3. Creating the Brigade Pipeline

Now we need to set up a Javascript script which defines our pipeline. We can pass any script to Brigade at runtime, but this is discouraged; this script should ideally be placed in the Git repo that is referenced in the Brigade project. Some good documentation on how to write Brigade scripts.

\\brigade.js
const { events, Job } = require("brigadier")

function makeImg(p) {
  return "gcr.io/" + p.secrets.projectId + "/brigade-crypto:latest"
}

function mailgunCmd(e, p) {
  var key = p.secrets.mailgunAPIKey

  if (e.cause.trigger == 'success'){
    var msg = "Build " + e.cause.event.buildID + " ran successfully"
  } else {
    var msg = e.cause.reason
  }

  return `
    curl -s --user "api:${key}" https://api.mailgun.net/v3/mg.donaldrauscher.com/messages \
    -F from="mg@donaldrauscher.com" \
    -F to="donald.rauscher@gmail.com" \
    -F subject="Brigade Notification" \
    -F text="${msg}"
  `
}

events.on("exec", (e, p) => {
  var j1 = new Job("j1", makeImg(p))

  j1.storage.enabled = false

  j1.env = {
    "COIN_API_KEY": p.secrets.coinAPIKey,
    "TIMESTAMP": e.payload.trim()
  }

  j1.tasks = [
    "export TIMESTAMP=${TIMESTAMP:-$(date '+%Y-%m-%dT%H:%M')}",
    "curl https://rest.coinapi.io/v1/quotes/current?filter_symbol_id=_SPOT_ --request GET --header \"X-CoinAPI-Key: $COIN_API_KEY\" --fail -o quotes.json",
    "jq --compact-output '.[]' quotes.json > quotes.ndjson",
    "gsutil cp quotes.ndjson gs://djr-data/crypto/$TIMESTAMP/quotes.ndjson",
    "bq load --replace --source_format=NEWLINE_DELIMITED_JSON crypto.quotes gs://djr-data/crypto/$TIMESTAMP/quotes.ndjson"
  ]

  j1.run()
})

events.on("after", (e, p) => {
  var a1 = new Job("a1", makeImg(p))
  var cmd = mailgunCmd(e, p)
  a1.storage.enabled = false
  a1.tasks = [cmd]
  a1.run()
})

events.on("error", (e, p) => {
  var e1 = new Job("e1", makeImg(p))
  var cmd = mailgunCmd(e, p)
  e1.storage.enabled = false
  e1.tasks = [cmd]
  e1.run()
})

4. Testing Pipeline

Finally, we can test our pipeline. To manually trigger builds and check the status of builds, you will need the brig command line tool. You can download this from one of the Brigade releases.
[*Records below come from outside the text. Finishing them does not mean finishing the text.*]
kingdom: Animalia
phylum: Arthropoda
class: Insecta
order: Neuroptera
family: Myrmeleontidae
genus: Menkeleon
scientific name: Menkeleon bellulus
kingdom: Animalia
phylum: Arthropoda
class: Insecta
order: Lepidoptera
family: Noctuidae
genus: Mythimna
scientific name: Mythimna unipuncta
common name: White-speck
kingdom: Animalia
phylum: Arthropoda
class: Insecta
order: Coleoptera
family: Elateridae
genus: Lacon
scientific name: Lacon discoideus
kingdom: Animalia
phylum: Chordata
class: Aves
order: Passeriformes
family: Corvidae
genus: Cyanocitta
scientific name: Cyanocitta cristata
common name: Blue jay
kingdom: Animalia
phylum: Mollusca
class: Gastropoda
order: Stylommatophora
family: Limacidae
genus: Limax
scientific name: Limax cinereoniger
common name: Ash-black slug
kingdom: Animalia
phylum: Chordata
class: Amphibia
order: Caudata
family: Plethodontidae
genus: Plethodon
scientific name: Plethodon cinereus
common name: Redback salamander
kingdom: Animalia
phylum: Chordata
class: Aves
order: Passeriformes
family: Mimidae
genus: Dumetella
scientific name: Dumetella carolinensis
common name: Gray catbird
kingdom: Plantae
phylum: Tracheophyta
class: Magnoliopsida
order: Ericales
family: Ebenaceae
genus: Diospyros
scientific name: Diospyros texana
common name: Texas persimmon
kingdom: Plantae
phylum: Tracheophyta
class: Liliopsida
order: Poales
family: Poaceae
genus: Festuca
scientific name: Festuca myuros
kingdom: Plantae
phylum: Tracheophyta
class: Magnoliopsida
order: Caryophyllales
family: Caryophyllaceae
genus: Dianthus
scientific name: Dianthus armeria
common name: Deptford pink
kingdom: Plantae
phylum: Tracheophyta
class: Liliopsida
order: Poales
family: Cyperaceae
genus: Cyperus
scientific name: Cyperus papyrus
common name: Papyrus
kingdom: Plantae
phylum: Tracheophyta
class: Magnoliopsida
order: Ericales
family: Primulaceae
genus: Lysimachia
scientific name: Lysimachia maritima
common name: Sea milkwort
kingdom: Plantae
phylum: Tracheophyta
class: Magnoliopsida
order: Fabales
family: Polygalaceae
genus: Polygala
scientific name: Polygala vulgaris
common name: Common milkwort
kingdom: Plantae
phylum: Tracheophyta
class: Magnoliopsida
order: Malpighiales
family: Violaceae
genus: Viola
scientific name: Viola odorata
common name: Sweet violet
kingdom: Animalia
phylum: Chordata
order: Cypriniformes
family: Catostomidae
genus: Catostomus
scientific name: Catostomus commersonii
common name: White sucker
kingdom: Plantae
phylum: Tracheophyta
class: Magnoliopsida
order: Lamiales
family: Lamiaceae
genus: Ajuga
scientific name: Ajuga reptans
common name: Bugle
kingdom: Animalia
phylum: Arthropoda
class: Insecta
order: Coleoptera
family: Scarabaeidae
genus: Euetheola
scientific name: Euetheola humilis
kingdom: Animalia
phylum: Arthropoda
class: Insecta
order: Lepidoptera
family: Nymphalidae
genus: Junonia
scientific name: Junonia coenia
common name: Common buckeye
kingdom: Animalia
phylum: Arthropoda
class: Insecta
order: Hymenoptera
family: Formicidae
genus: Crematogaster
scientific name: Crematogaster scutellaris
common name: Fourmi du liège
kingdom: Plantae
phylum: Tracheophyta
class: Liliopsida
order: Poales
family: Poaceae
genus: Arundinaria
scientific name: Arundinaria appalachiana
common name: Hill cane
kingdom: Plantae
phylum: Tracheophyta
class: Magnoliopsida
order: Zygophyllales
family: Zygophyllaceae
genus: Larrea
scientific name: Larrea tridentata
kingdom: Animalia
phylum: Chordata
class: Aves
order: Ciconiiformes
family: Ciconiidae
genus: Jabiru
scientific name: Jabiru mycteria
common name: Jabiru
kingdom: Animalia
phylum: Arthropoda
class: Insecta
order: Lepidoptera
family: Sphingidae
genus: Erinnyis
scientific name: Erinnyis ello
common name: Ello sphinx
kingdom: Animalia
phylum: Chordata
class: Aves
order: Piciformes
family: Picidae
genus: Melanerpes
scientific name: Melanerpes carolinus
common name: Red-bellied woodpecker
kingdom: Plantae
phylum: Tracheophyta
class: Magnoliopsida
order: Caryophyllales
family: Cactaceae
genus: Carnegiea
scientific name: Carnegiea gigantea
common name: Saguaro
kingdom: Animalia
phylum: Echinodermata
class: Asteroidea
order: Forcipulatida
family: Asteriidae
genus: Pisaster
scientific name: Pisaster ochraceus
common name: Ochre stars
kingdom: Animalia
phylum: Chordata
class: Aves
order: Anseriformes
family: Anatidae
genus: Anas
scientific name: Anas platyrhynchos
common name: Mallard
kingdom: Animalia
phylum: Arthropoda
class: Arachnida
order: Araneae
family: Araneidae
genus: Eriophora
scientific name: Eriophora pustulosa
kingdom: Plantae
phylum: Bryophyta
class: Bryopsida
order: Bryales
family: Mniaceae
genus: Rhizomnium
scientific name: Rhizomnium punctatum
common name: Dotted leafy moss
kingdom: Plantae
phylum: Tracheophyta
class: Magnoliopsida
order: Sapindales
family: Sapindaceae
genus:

brig run donald/crypto -f brigade.js -n brigade
export BRIG_PROJECT_ID=$(brig project list -n brigade | grep "donald/crypto" | head -1 | awk '{ print $2 }')
export BRIG_BUILD_ID=$(brig build list -n brigade | grep "$BRIG_PROJECT_ID" | tail -1 | awk '{ print $1 }')
brig build logs $BRIG_BUILD_ID -n brigade
kubectl logs j1-$BRIG_BUILD_ID -n brigade

I also adapted this example from Matt Butcher to create a cronjob to kick off this pipeline periodically. My main revision was to insert the timestamp into the event payload using a K8s init container.

===

Overall, I am really impressed with Brigade. I'm really excited to use it more You can find a link to all of my work here. Cheers!